## Start Excerpted text

According to her last public remarks prior to the March 14-15 meeting, Federal Reserve Chairman Janet Yellen announced plans to increase the federal fund rate.

“We currently judge that it will be appropriate to gradually increase the federal funds rate if the economic data continue to come in about as we expect,” she said at a speech in Chicago and according to prepared remarks found at Business Insider.

Whether or not these increases come at the March meeting or later in the year remains to be seen, but Credit Suisse finds it probable that it will be sooner than later.  James Sweeney, managing director of Credit Suisse said at the end of last week:

“In response to these developments the market implied probability of a March hike has risen from 25 percent on February 1st to over 75 percent now.  This market action could be self-fulfilling, because it undercuts claims that the Fed needs to use a meeting to ‘prepare the market’ for an upcoming hike.”

What does this mean to you?  Well, for starters, the mortgage interest rates will rise accordingly.  If you are looking to get preapproved at today’s rates, you will need to hurry.  No one knows how much of a hike the fed funds will get, but most economists are saying it’s going to happen.  I’ve been telling you this for over a year now, and while they have not moved too swiftly during that time, an increase is inevitable.  Each increase in the mortgage rate will mean a larger monthly payment for the length of the loan.  It may not be a lot, but over the term of the loan it could add up to a substantial amount.

I’ll keep you posted.

 

“NEW” HOMES ARE ABOUT TO GET PRICIER

realtormag.com, 3.1.17

The reason for my sharing this information is due to my visit last Friday to check out nine models at local homebuilders for my clients.  Homebuilders traditionally increase home prices in the spring.  This year, according to the builders I met with, it appears that prices will be going up in the very near future due to a large buyer demand as well as the facts listed below.

Since this is an avenue many folks are considering due to the limited available listings, it is likely a good idea to start your search with me sooner than later.  We can lock in prices before they increase which can help offset any increasing interest rates that may happen. 

According to the article I read, new homebuilders are getting increasingly concerned about the price of building materials.  In 2016, this was low on their list of concerns, but it’s now one of their top five.

## End Excerpted text
## Start Information provided

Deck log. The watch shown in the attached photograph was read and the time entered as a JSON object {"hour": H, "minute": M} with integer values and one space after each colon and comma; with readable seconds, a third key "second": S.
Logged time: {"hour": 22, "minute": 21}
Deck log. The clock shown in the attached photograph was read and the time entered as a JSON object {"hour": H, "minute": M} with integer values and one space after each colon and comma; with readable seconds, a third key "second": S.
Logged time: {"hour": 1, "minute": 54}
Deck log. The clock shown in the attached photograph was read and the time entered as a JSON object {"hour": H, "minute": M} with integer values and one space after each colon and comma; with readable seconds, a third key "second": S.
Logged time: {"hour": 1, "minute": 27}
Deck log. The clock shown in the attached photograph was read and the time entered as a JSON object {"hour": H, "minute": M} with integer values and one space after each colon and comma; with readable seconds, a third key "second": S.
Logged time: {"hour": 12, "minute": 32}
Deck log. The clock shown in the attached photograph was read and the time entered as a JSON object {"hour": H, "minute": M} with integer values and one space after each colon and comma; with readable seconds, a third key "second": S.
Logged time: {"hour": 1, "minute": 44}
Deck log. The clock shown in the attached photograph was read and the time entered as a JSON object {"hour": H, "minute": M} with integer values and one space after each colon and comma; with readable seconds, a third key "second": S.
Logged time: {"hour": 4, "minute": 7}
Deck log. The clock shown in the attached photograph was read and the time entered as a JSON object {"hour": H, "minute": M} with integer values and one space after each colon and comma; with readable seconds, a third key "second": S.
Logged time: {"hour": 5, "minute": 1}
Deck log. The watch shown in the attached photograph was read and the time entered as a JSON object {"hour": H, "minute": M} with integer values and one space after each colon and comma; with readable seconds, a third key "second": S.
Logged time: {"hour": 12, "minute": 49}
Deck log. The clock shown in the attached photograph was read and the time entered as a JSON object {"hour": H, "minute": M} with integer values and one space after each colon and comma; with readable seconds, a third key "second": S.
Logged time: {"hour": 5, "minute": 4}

## End Information provided

## [Stated task 1]
Reproduce the passage of the excerpt on rates and home prices that opens with the words containing "Since this is" and closes with "their top five.".
## [Stated task 2]
According to the excerpt on rates and home prices, how did the market-implied probability of a March hike change?

## [Expected output 1]
Since this is an avenue many folks are considering due to the limited available listings, it is likely a good idea to start your search with me sooner than later.  We can lock in prices before they increase which can help offset any increasing interest rates that may happen. 

According to the article I read, new homebuilders are getting increasingly concerned about the price of building materials.  In 2016, this was low on their list of concerns, but it’s now one of their top five.

## [Expected output 2]
It rose from 25 percent on February 1st to over 75 percent.